Coinfección por hepatitis B o C
En estudios clínicos con dolutegravir, el perfil de reacciones adversas en pacientes coinfectados por hepatitis B y/o C fue similar al de pacientes sin hepatitis, siempre que los valores basales de función hepática no excedieran cinco veces el límite superior de lo normal. Sin embargo, las desviaciones de los valores de AST y ALT fueron mayores en pacientes con coinfección por hepatitis B o C. El aumento de las enzimas hepáticas, compatible con el síndrome de reactivación inmune, se produjo en algunas personas con coinfección por hepatitis B o C al inicio del tratamiento con dolutegravir, especialmente en aquellas en las que se había interrumpido el tratamiento para la hepatitis B.
Los datos limitados en pacientes coinfectados por VIH/VHB o VIH/VHC indican que el perfil de efectos adversos de emtricitabina y tenofovir disoproxil en pacientes coinfectados por VIH/VHB o VIH/VHC fue similar al de pacientes con VIH sin coinfección. Sin embargo, como era de esperar, los niveles de AST y ALT aumentaron con mayor frecuencia que en la población general de pacientes infectados por VIH.
Reagudización de la hepatitis tras la interrupción del tratamiento
En pacientes infectados por VIH y coinfectados por VHB, es posible la confirmación clínica y de laboratorio de hepatitis tras la interrupción del tratamiento (ver sección «Precauciones de uso»).
Grupos de pacientes especiales
Población pediátrica
Los datos limitados sobre el uso de dolutegravir en niños y adolescentes (de 6 a 18 años de edad y con un peso corporal de al menos 15 kg) indican ausencia de reacciones adversas adicionales, aparte de las observadas en adultos.
Las reacciones adversas observadas en pacientes pediátricos que recibieron tratamiento con tenofovir disoproxil o lamivudina como medicamentos individuales fueron similares a las observadas en estudios clínicos en adultos.
Se han notificado casos de disminución de la DMO en niños con el uso de tenofovir disoproxil. En adolescentes infectados por VIH que recibieron tenofovir disoproxil, el valor Z de DMO fue menor que en pacientes que recibieron placebo. En niños infectados por VIH que cambiaron a tenofovir disoproxil, el valor Z de DMO fue menor que en pacientes que continuaron con terapia que contenía estavudina o zidovudina.

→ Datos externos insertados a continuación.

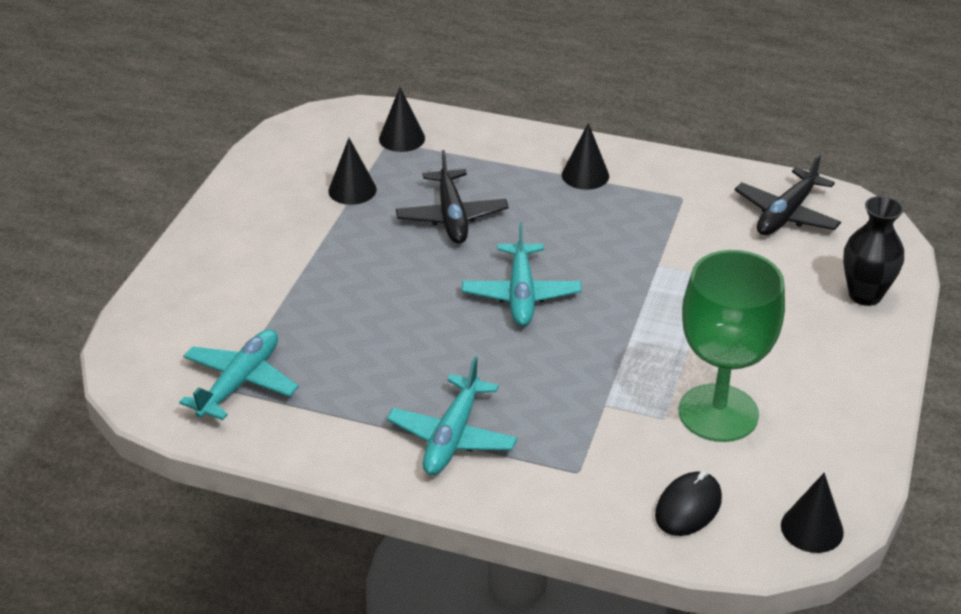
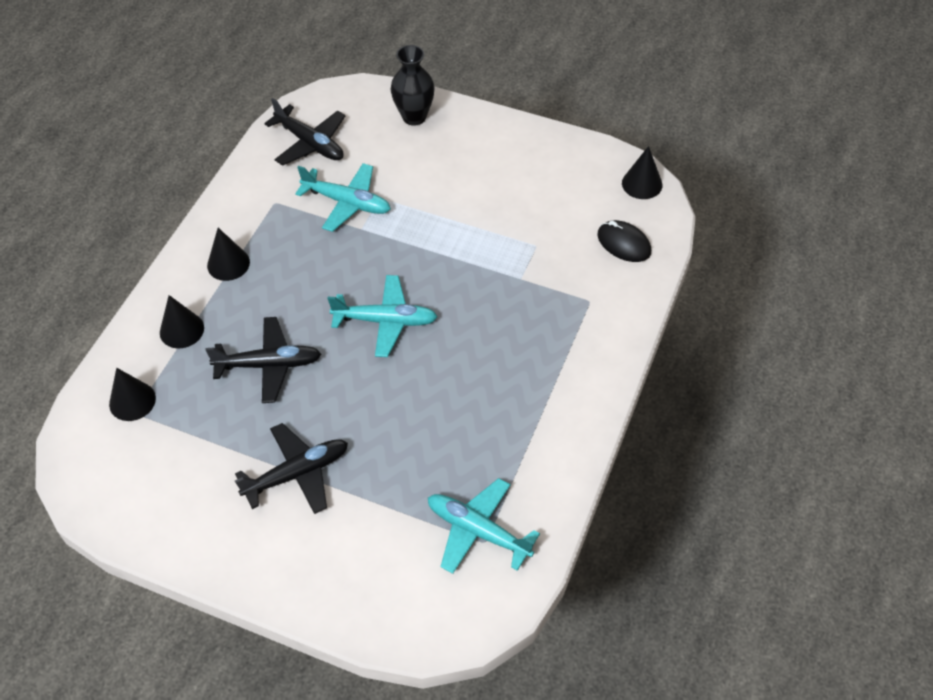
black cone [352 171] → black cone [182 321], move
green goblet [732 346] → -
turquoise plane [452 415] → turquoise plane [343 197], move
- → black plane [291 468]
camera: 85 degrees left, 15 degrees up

Pacientes de edad avanzada
Debe tenerse precaución al administrar este medicamento a pacientes de edad avanzada, ya que con mayor frecuencia presentan disminución de la función renal.
Período de validez.
3 años.
Condiciones de conservación.
Conservar a una temperatura no superior a 30 °C en el envase original.
Conservar en un lugar fuera del alcance de los niños.
Envase.
30 o 60 comprimidos en un recipiente de plástico con dos sobres de desecante.
90 comprimidos en un recipiente de plástico con tres sobres de desecante.
Categoría de dispensación.
Medicamento sujeto a prescripción médica.
Fabricante.
LUPIN LIMITED.
Dirección del fabricante y lugar de actividad.
Unidad-1, Parcela nº 6A1, 6A2, Sector-17, Zona Económica Especial, Mihan, Nagpur, Maharashtra 441108, India.